- _WHAT IS BEING ASKED_
Return the material exactly. Every line must stay as it is.

◇ ◇ ◇

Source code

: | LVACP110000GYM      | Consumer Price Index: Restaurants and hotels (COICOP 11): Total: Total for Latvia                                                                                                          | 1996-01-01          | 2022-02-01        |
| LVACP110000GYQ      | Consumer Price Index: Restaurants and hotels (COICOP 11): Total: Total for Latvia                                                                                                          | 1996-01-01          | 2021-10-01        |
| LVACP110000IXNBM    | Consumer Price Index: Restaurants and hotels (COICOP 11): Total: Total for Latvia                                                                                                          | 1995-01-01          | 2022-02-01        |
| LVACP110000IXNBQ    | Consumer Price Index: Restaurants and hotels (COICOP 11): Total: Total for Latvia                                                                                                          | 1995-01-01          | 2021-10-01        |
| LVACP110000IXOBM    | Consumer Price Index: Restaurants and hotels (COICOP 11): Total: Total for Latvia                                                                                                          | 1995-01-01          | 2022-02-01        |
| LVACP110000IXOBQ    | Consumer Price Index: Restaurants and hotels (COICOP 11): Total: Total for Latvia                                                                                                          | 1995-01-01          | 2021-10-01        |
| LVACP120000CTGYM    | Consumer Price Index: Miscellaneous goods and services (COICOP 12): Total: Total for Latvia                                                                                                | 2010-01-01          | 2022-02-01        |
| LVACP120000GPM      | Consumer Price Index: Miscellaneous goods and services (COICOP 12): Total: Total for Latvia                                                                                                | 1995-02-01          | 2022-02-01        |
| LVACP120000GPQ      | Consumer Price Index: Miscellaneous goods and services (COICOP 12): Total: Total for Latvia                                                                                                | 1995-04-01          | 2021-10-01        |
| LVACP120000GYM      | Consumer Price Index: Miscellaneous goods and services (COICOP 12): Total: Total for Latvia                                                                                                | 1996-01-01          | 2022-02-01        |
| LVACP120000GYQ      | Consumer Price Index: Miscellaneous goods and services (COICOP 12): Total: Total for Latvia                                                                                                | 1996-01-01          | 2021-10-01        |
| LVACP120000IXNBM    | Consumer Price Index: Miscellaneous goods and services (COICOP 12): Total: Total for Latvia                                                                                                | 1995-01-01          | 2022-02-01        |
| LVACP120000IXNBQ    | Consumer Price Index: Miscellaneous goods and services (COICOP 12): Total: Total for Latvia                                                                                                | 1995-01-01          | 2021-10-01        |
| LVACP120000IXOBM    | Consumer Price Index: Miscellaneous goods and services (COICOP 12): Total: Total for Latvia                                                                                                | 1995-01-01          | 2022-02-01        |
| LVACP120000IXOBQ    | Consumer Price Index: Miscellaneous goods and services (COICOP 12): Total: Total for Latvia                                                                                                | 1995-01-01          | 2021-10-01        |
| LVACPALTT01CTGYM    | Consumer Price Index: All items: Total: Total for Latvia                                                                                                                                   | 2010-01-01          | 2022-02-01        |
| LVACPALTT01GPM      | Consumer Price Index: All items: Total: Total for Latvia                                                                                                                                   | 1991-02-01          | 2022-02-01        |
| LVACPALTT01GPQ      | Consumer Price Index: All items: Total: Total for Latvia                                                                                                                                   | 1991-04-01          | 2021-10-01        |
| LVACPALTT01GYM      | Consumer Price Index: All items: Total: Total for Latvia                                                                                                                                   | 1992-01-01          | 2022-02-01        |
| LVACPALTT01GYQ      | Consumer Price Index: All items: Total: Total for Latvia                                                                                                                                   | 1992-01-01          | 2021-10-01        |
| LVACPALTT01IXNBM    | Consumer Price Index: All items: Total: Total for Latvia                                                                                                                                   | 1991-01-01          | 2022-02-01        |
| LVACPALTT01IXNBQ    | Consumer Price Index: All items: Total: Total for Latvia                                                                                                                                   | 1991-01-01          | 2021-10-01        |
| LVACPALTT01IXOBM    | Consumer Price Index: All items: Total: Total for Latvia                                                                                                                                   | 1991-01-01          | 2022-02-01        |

◇ ◇ ◇

- _SOLVED EXERCISE_
Source code

: | LVACP110000GYM      | Consumer Price Index: Restaurants and hotels (COICOP 11): Total: Total for Latvia                                                                                                          | 1996-01-01          | 2022-02-01        |
| LVACP110000GYQ      | Consumer Price Index: Restaurants and hotels (COICOP 11): Total: Total for Latvia                                                                                                          | 1996-01-01          | 2021-10-01        |
| LVACP110000IXNBM    | Consumer Price Index: Restaurants and hotels (COICOP 11): Total: Total for Latvia                                                                                                          | 1995-01-01          | 2022-02-01        |
| LVACP110000IXNBQ    | Consumer Price Index: Restaurants and hotels (COICOP 11): Total: Total for Latvia                                                                                                          | 1995-01-01          | 2021-10-01        |
| LVACP110000IXOBM    | Consumer Price Index: Restaurants and hotels (COICOP 11): Total: Total for Latvia                                                                                                          | 1995-01-01          | 2022-02-01        |
| LVACP110000IXOBQ    | Consumer Price Index: Restaurants and hotels (COICOP 11): Total: Total for Latvia                                                                                                          | 1995-01-01          | 2021-10-01        |
| LVACP120000CTGYM    | Consumer Price Index: Miscellaneous goods and services (COICOP 12): Total: Total for Latvia                                                                                                | 2010-01-01          | 2022-02-01        |
| LVACP120000GPM      | Consumer Price Index: Miscellaneous goods and services (COICOP 12): Total: Total for Latvia                                                                                                | 1995-02-01          | 2022-02-01        |
| LVACP120000GPQ      | Consumer Price Index: Miscellaneous goods and services (COICOP 12): Total: Total for Latvia                                                                                                | 1995-04-01          | 2021-10-01        |
| LVACP120000GYM      | Consumer Price Index: Miscellaneous goods and services (COICOP 12): Total: Total for Latvia                                                                                                | 1996-01-01          | 2022-02-01        |
| LVACP120000GYQ      | Consumer Price Index: Miscellaneous goods and services (COICOP 12): Total: Total for Latvia                                                                                                | 1996-01-01          | 2021-10-01        |
| LVACP120000IXNBM    | Consumer Price Index: Miscellaneous goods and services (COICOP 12): Total: Total for Latvia                                                                                                | 1995-01-01          | 2022-02-01        |
| LVACP120000IXNBQ    | Consumer Price Index: Miscellaneous goods and services (COICOP 12): Total: Total for Latvia                                                                                                | 1995-01-01          | 2021-10-01        |
| LVACP120000IXOBM    | Consumer Price Index: Miscellaneous goods and services (COICOP 12): Total: Total for Latvia                                                                                                | 1995-01-01          | 2022-02-01        |
| LVACP120000IXOBQ    | Consumer Price Index: Miscellaneous goods and services (COICOP 12): Total: Total for Latvia                                                                                                | 1995-01-01          | 2021-10-01        |
| LVACPALTT01CTGYM    | Consumer Price Index: All items: Total: Total for Latvia                                                                                                                                   | 2010-01-01          | 2022-02-01        |
| LVACPALTT01GPM      | Consumer Price Index: All items: Total: Total for Latvia                                                                                                                                   | 1991-02-01          | 2022-02-01        |
| LVACPALTT01GPQ      | Consumer Price Index: All items: Total: Total for Latvia                                                                                                                                   | 1991-04-01          | 2021-10-01        |
| LVACPALTT01GYM      | Consumer Price Index: All items: Total: Total for Latvia                                                                                                                                   | 1992-01-01          | 2022-02-01        |
| LVACPALTT01GYQ      | Consumer Price Index: All items: Total: Total for Latvia                                                                                                                                   | 1992-01-01          | 2021-10-01        |
| LVACPALTT01IXNBM    | Consumer Price Index: All items: Total: Total for Latvia                                                                                                                                   | 1991-01-01          | 2022-02-01        |
| LVACPALTT01IXNBQ    | Consumer Price Index: All items: Total: Total for Latvia                                                                                                                                   | 1991-01-01          | 2021-10-01        |
| LVACPALTT01IXOBM    | Consumer Price Index: All items: Total: Total for Latvia                                                                                                                                   | 1991-01-01          | 2022-02-01        |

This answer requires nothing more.